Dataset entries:
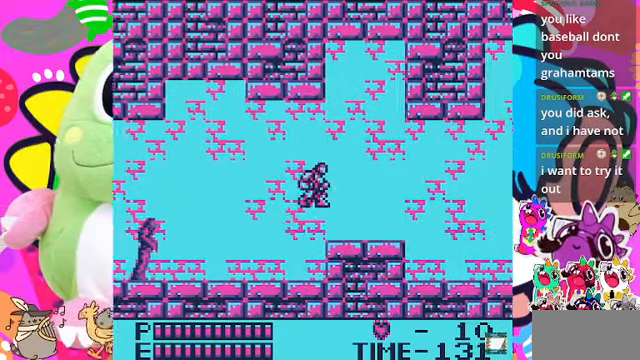
Gameplay with a controller (PlayStation layout); each line is a JSON object with the inputs held at the frame after it. "events" lists button and stick changes between this image and that frame as [ms after this image, input, new state], when the widget could be followed in between. Not read: L2 L3 R2 R3.
{"buttons": ["DPAD_RIGHT"], "left_stick": "center", "right_stick": "center", "events": [[200, "CROSS", "up"]]}
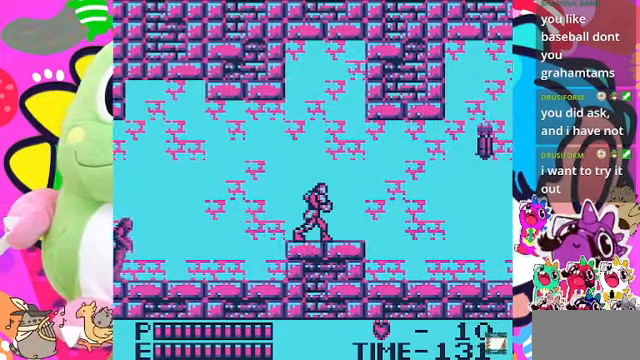
{"buttons": ["DPAD_RIGHT"], "left_stick": "center", "right_stick": "center", "events": []}
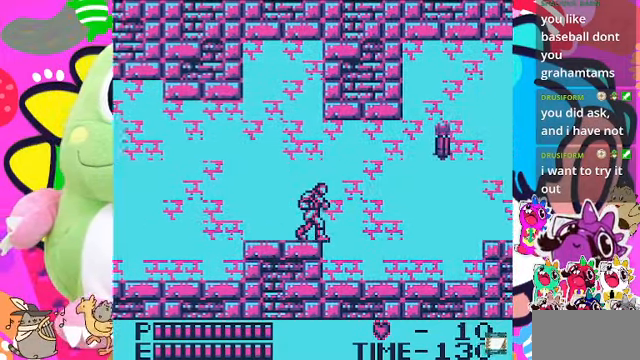
{"buttons": ["CROSS", "SQUARE", "DPAD_RIGHT"], "left_stick": "center", "right_stick": "center", "events": [[267, "CROSS", "down"], [434, "SQUARE", "down"]]}
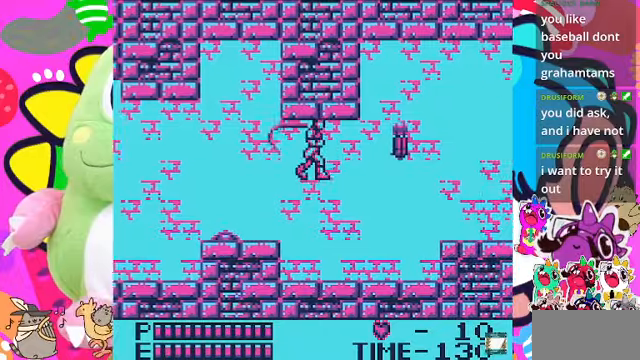
{"buttons": ["DPAD_RIGHT"], "left_stick": "center", "right_stick": "center", "events": [[200, "CROSS", "up"], [267, "SQUARE", "up"]]}
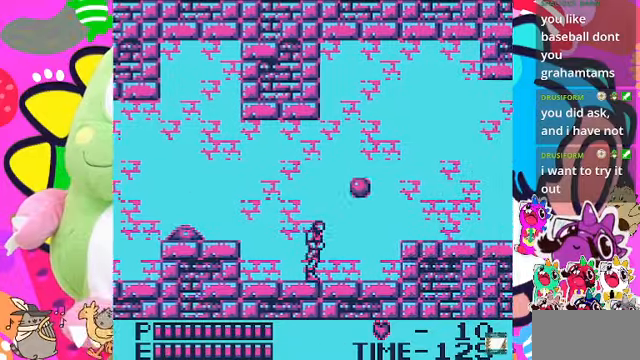
{"buttons": ["DPAD_RIGHT"], "left_stick": "center", "right_stick": "center", "events": []}
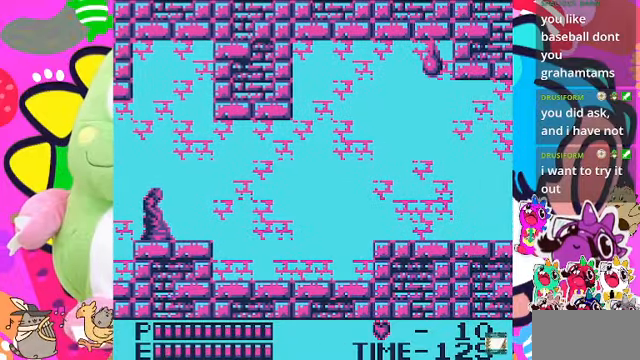
{"buttons": ["DPAD_RIGHT"], "left_stick": "center", "right_stick": "center", "events": []}
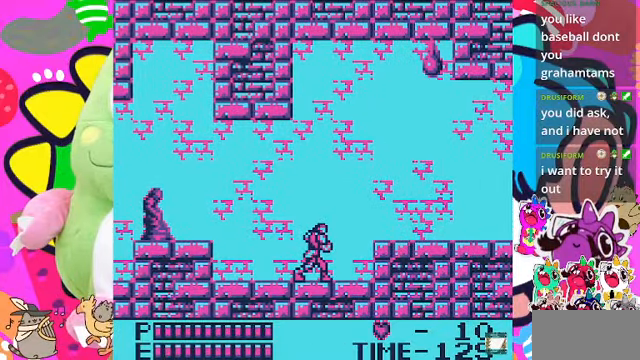
{"buttons": ["DPAD_RIGHT"], "left_stick": "center", "right_stick": "center", "events": []}
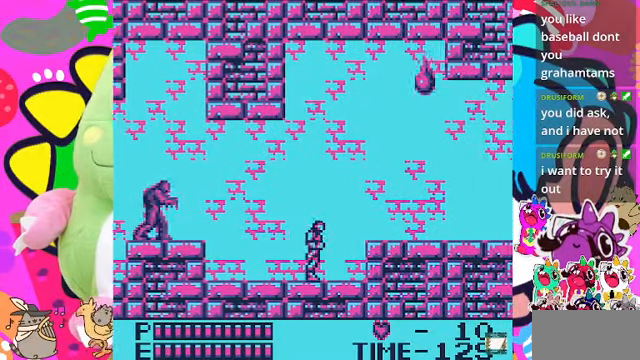
{"buttons": [], "left_stick": "center", "right_stick": "center", "events": [[500, "DPAD_RIGHT", "up"]]}
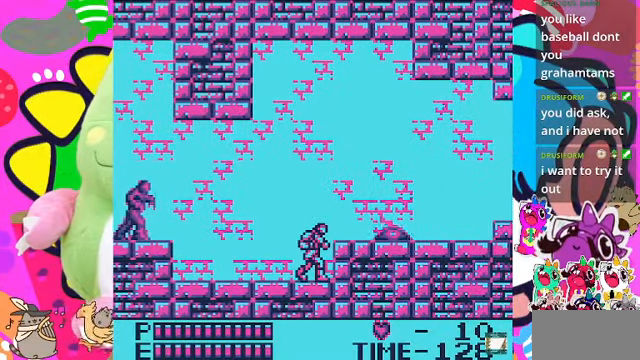
{"buttons": [], "left_stick": "center", "right_stick": "center", "events": [[267, "CROSS", "down"], [434, "CROSS", "up"]]}
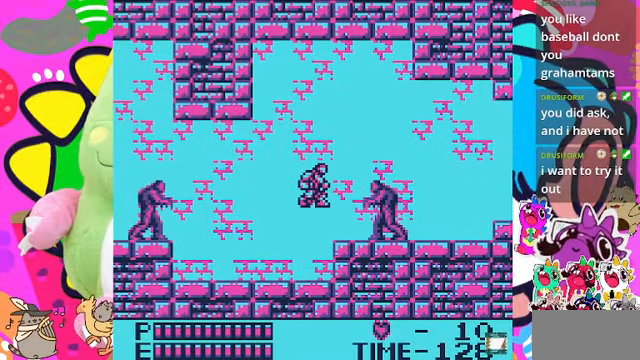
{"buttons": ["CROSS", "DPAD_RIGHT"], "left_stick": "center", "right_stick": "center", "events": [[34, "SQUARE", "down"], [267, "SQUARE", "up"], [334, "DPAD_RIGHT", "down"], [500, "CROSS", "down"]]}
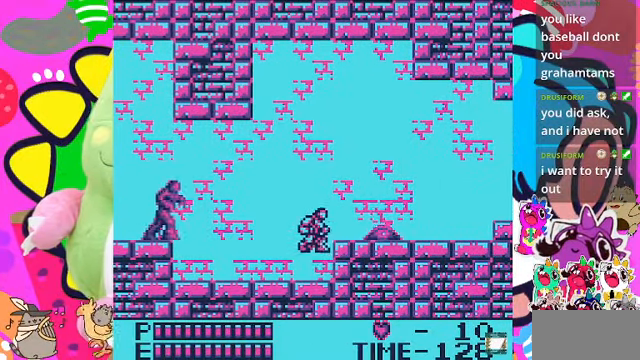
{"buttons": ["DPAD_RIGHT"], "left_stick": "center", "right_stick": "center", "events": [[367, "CROSS", "up"]]}
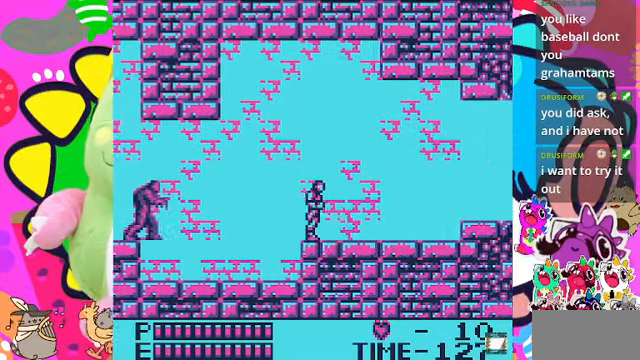
{"buttons": ["DPAD_RIGHT"], "left_stick": "center", "right_stick": "center", "events": []}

• _Your goal_
Collect every line from the records above that contains the word "down".

• _Response to the task_
{"buttons": ["CROSS", "SQUARE", "DPAD_RIGHT"], "left_stick": "center", "right_stick": "center", "events": [[267, "CROSS", "down"], [434, "SQUARE", "down"]]}
{"buttons": [], "left_stick": "center", "right_stick": "center", "events": [[267, "CROSS", "down"], [434, "CROSS", "up"]]}
{"buttons": ["CROSS", "DPAD_RIGHT"], "left_stick": "center", "right_stick": "center", "events": [[34, "SQUARE", "down"], [267, "SQUARE", "up"], [334, "DPAD_RIGHT", "down"], [500, "CROSS", "down"]]}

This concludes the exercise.